# [Provided material]
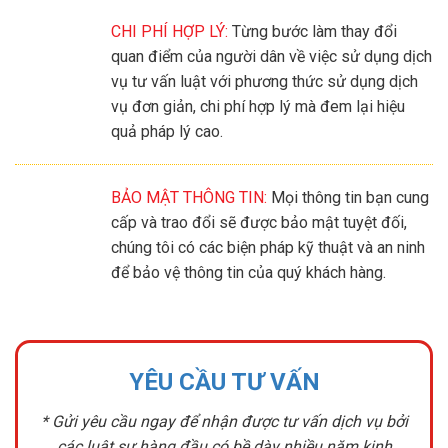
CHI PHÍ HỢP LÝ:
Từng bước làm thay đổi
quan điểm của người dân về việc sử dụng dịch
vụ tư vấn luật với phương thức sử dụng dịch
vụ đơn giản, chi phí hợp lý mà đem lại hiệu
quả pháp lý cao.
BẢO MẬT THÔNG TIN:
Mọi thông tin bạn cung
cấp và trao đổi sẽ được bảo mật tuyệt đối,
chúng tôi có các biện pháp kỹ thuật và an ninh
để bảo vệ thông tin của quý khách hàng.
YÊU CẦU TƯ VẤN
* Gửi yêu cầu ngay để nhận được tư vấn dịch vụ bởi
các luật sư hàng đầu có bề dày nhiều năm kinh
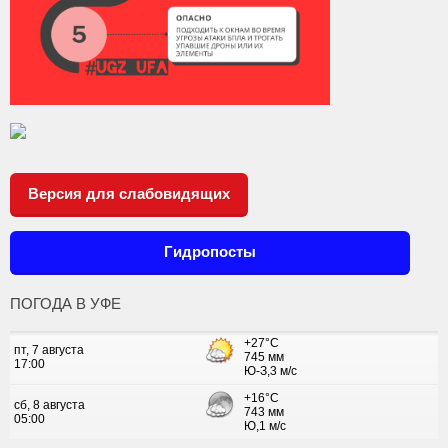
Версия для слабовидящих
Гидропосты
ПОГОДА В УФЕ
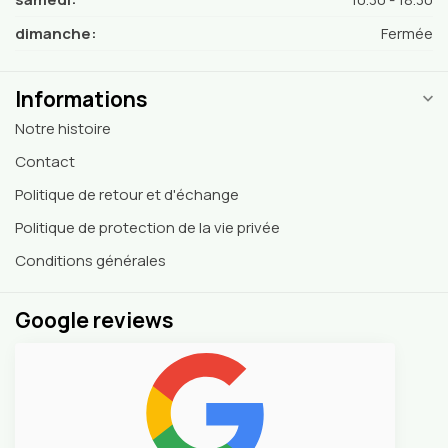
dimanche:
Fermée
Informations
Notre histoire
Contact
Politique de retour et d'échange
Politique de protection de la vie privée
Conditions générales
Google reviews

--

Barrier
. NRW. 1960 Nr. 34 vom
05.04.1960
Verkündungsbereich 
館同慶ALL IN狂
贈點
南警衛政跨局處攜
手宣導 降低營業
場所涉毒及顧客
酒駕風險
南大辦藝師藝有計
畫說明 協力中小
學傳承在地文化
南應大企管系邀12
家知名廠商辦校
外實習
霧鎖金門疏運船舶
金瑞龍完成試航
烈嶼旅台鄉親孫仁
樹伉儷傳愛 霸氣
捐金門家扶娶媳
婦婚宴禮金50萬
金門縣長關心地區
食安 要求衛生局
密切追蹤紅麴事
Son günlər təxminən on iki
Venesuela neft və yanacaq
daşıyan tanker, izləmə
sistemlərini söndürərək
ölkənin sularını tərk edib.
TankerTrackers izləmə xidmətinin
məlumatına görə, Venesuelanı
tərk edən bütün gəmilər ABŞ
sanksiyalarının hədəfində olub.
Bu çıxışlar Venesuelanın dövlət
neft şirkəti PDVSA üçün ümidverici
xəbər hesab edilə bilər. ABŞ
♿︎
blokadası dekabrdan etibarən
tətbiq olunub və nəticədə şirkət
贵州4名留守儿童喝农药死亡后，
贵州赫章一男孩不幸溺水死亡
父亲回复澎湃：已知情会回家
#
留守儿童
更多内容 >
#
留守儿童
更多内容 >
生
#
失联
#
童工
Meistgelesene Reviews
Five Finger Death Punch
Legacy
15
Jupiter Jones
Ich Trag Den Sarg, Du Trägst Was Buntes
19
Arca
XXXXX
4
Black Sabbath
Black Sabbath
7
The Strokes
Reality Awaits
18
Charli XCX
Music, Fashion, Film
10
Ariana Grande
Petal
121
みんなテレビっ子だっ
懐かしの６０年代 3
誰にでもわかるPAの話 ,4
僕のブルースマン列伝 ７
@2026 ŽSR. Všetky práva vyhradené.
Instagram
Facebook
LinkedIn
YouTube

--

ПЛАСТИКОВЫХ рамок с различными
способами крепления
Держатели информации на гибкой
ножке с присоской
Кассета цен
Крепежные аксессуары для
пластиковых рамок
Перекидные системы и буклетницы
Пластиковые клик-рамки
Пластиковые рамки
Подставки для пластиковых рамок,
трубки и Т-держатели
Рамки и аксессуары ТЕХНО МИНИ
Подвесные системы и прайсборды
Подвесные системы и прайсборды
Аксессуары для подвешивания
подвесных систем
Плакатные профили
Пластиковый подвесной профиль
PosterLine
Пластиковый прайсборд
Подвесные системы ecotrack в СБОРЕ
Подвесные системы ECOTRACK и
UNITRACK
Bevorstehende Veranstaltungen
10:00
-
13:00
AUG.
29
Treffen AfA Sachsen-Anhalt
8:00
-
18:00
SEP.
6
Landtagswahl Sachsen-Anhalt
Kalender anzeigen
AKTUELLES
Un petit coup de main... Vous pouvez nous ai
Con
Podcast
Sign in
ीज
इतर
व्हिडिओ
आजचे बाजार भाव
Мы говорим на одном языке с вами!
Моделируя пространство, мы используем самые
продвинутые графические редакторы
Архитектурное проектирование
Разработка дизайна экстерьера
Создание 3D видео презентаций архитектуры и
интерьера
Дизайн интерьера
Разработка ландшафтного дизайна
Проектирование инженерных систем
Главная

# [Task item]
Please find every line in the records that contains the string "Пластиковый" and copy each of those lines in full. Matching is case-sensitive.

# [Expected answer]
Пластиковый подвесной профиль
Пластиковый прайсборд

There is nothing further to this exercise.